RDC : Joseph Kabila sort de son silence, mais rate sa sortie médiatique
Après six ans de silence, l'ancien président congolais Joseph Kabila Kabange a accordé une interview au média sud-africain Sunday Times ce dimanche 23 février 2025. Cependant, loin de marquer un retour triomphal dans le débat politique, cette intervention a suscité des critiques et des interrogations sur son impact réel.
Dans cette interview, Joseph Kabila attribue la crise actuelle en RDC à la mauvaise gouvernance de son successeur, Félix Tshisekedi. Selon lui, cette crise, qui remonte à 2021, est à la fois sécuritaire, humanitaire, politique, sociale, morale et éthique.
« Au niveau national, la principale cause de cette crise est la volonté manifeste du leadership actuel de briser le Pacte républicain, issu du dialogue inter-congolais de Sun City et ayant abouti à une Constitution adoptée par référendum populaire en 2006 », a-t-il déclaré.
Il dénonce également des élections truquées en décembre 2023, qui, selon lui, ont amplifié l'illégitimité du pouvoir, réduit le poids de l'opposition et consolidé un régime autoritaire.
Une rhétorique de la victimisation politique ?
Joseph Kabila insiste sur un recul de la démocratie sous Félix Tshisekedi, citant des intimidations, des arrestations arbitraires, des exécutions extrajudiciaires et l'exil forcé de plusieurs figures politiques et sociales. Cette critique, bien que pertinente sur certains aspects, est perçue par certains observateurs comme une tentative de repositionnement politique plutôt qu'un véritable plaidoyer pour la démocratie.
En effet, sous son propre règne (2001-2019), Kabila a été accusé de pratiques similaires : musellement de la presse, répression des opposants et gestion opaque du pouvoir. Cette contradiction fragilise son discours et soulève la question de sa crédibilité en tant que défenseur des institutions démocratiques.
La question du M23 et du Rwanda : une lecture partielle du conflit ?

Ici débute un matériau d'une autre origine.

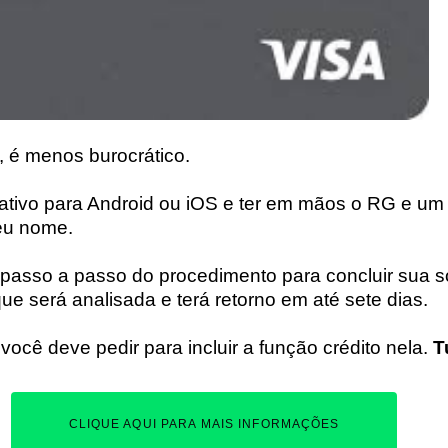
, é menos burocrático.
icativo para Android ou iOS e ter em mãos o RG e u
eu nome.
 passo a passo do procedimento para concluir sua so
que será analisada e terá retorno em até sete dias.
você deve pedir para incluir a função crédito nela.
T
CLIQUE AQUI PARA MAIS INFORMAÇÕES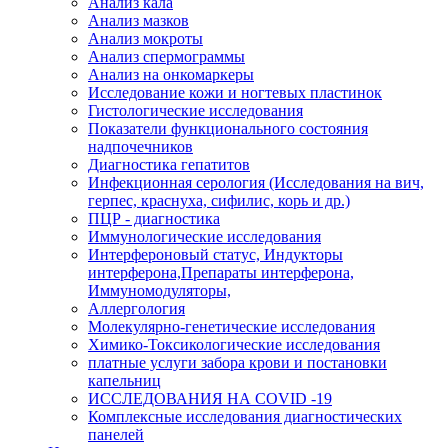
Анализ кала
Анализ мазков
Анализ мокроты
Анализ спермограммы
Анализ на онкомаркеры
Исследование кожи и ногтевых пластинок
Гистологические исследования
Показатели функционального состояния
надпочечников
Диагностика гепатитов
Инфекционная серология (Исследования на вич,
герпес, краснуха, сифилис, корь и др.)
ПЦР - диагностика
Иммунологические исследования
Интерфероновый статус, Индукторы
интерферона,Препараты интерферона,
Иммуномодуляторы,
Аллергология
Молекулярно-генетические исследования
Химико-Токсикологические исследования
платные услуги забора крови и постановки
капельниц
ИССЛЕДОВАНИЯ НА COVID -19
Комплексные исследования диагностических
панелей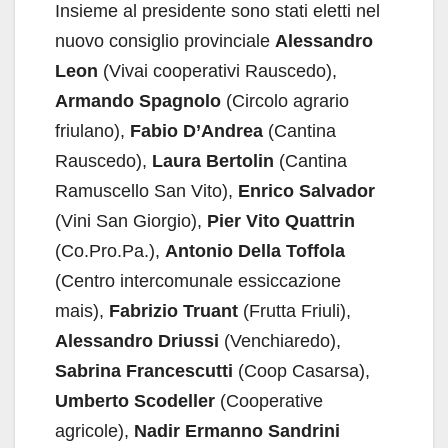
Insieme al presidente sono stati eletti nel
nuovo consiglio provinciale
Alessandro
Leon
(Vivai cooperativi Rauscedo),
Armando Spagnolo
(Circolo agrario
friulano),
Fabio D’Andrea
(Cantina
Rauscedo),
Laura Bertolin
(Cantina
Ramuscello San Vito),
Enrico Salvador
(Vini San Giorgio),
Pier Vito Quattrin
(Co.Pro.Pa.),
Antonio Della Toffola
(Centro intercomunale essiccazione
mais),
Fabrizio Truant
(Frutta Friuli),
Alessandro Driussi
(Venchiaredo),
Sabrina Francescutti
(Coop Casarsa),
Umberto Scodeller
(Cooperative
agricole),
Nadir Ermanno Sandrini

Concernant la situation sécuritaire dans l'Est du pays, Joseph Kabila appelle à une solution globale et non à un simple renforcement militaire. Il critique la stratégie actuelle qui, selon lui, se concentre uniquement sur le M23 et le Rwanda, occultant d'autres groupes armés et enjeux sous-jacents.
Toutefois, sa lecture du conflit semble ignorer certaines responsabilités et complicités passées, notamment la gestion des groupes armés sous son administration et les alliances changeantes entre Kigali et Kinshasa.
Un retour politique incertain
Si Joseph Kabila voulait marquer les esprits avec cette intervention, l'effet semble mitigé. D'un côté, il tente de se repositionner en tant que voix critique du régime actuel, mais de l'autre, son passé alourdit son message.
Son silence de six ans, loin d'être un atout stratégique, pourrait s'avérer être une faiblesse, car la scène politique congolaise a évolué, avec de nouveaux acteurs et une opposition fragmentée.
En somme, si Joseph Kabila ambitionne un retour en politique, il devra convaincre non seulement par ses critiques, mais aussi par des propositions concrètes et une réflexion approfondie sur son propre bilan.